The very same government that operates the Military and Veterans Administration health care systems also operates a huge experiment in consumer-driven health-care financing, the FEHBP. The FEHBP has very little bureaucracy and, compared to other government health programs, very few regulations. There is no bureaucratic micromanagement or price controls. It puts the same defined contribution into a beneficiary's choice of health plan no matter what choice the beneficiary makes. The beneficiary typically has multiple choices, with the annual opportunity to change plans if dissatisfied. This makes accountability of medical plans, and the doctors engaged in them, flow back to the patient, exactly as it should.

Conclusion

The military is served by many well-trained, skilled, and caring physicians, nurses, and other medical professionals. But more and more wounded service personnel are surviving horrific injuries. Ironically, that success further strains the system. While the overwhelming majority of military medical personnel are dedicated men and women, the problems with the military health care system are systemic. A large system that has a track record of inefficiency, high costs, and poor service is likely to be characterized by central control and a lack of choice for beneficiaries. Military medicine is simply another example of this phenomenon. Change is imperative.

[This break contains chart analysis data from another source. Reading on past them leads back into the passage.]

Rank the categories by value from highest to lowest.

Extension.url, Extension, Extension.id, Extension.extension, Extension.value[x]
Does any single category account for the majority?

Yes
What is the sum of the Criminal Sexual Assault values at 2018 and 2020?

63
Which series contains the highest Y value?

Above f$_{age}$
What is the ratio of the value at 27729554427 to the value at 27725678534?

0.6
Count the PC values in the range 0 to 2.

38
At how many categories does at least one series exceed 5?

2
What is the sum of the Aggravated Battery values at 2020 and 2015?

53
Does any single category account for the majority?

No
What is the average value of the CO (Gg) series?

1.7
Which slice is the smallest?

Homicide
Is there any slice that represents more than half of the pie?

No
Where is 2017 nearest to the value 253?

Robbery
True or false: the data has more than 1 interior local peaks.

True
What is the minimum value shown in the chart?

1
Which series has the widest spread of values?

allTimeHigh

Government tends to rely on centralized bureaucratic decision-making. Bureaucracy is often paternalistic, and in the case of health care delivery, the root assumption of the decision-makers is that patients are too stupid to make sound decisions for themselves. The result is now visible at Walter Reed. There is a better answer: Put military patients in the driver's seat.

Daniel "Stormy" Johnson, Jr., M.D., is Visiting Fellow in the Center for Health Policy Studies at The Heritage Foundation. Dr. Johnson is a former President of the American Medical Association (AMA) and served as a general duty medical officer in the Vietnam War.